# [Problem to work on]
Print the entries in full, word for word, but not the pictures.

Segment Open

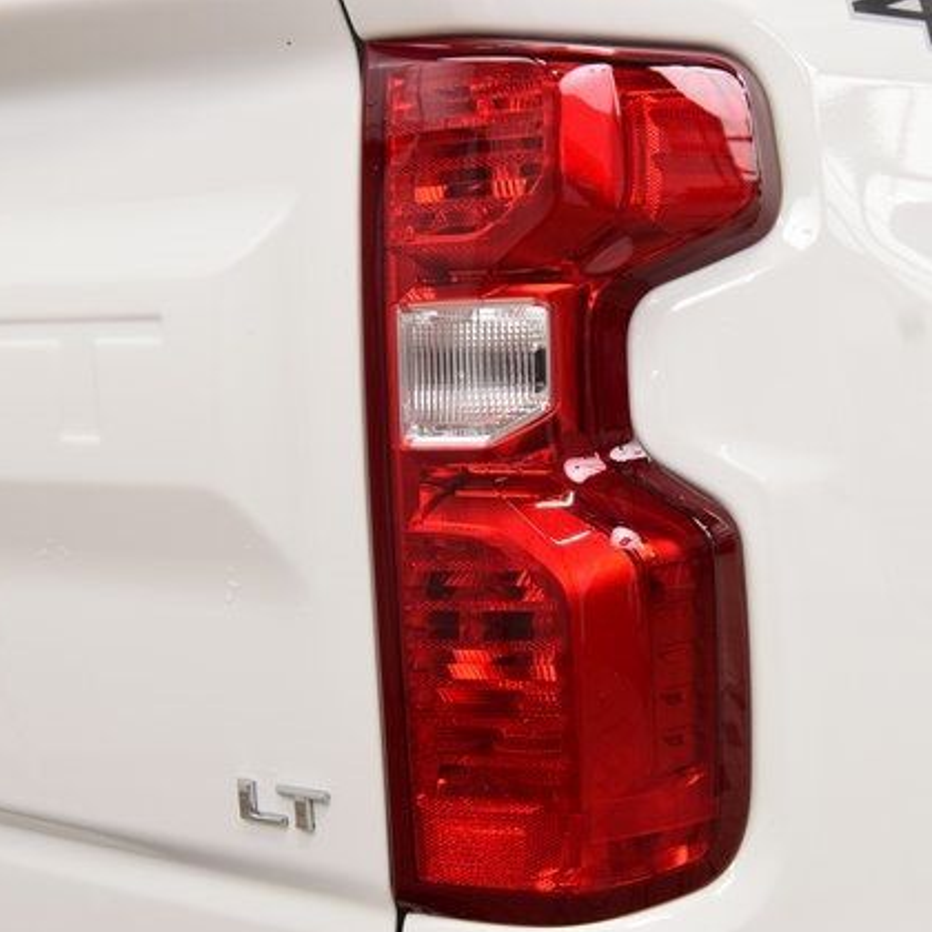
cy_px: 472
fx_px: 2010
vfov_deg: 26.1
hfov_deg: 26.1
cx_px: 508
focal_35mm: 66
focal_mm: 34
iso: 720
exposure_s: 1/30
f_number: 7.1
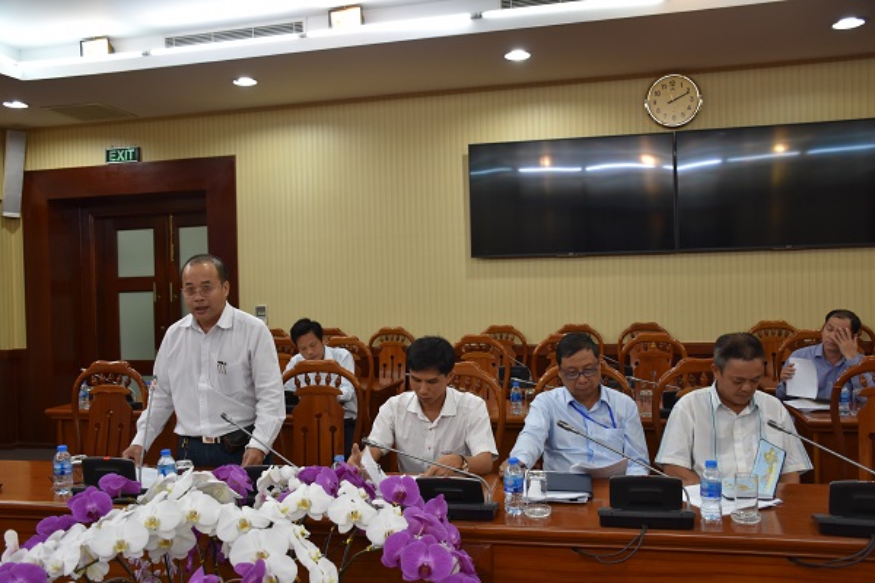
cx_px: 438
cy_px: 292
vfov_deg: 40.0
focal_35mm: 33
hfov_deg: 57.2
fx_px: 802
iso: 800
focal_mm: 22
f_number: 4.5
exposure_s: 1/80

Segment Closed

# [Answer]
cy_px: 472
fx_px: 2010
vfov_deg: 26.1
hfov_deg: 26.1
cx_px: 508
focal_35mm: 66
focal_mm: 34
iso: 720
exposure_s: 1/30
f_number: 7.1
cx_px: 438
cy_px: 292
vfov_deg: 40.0
focal_35mm: 33
hfov_deg: 57.2
fx_px: 802
iso: 800
focal_mm: 22
f_number: 4.5
exposure_s: 1/80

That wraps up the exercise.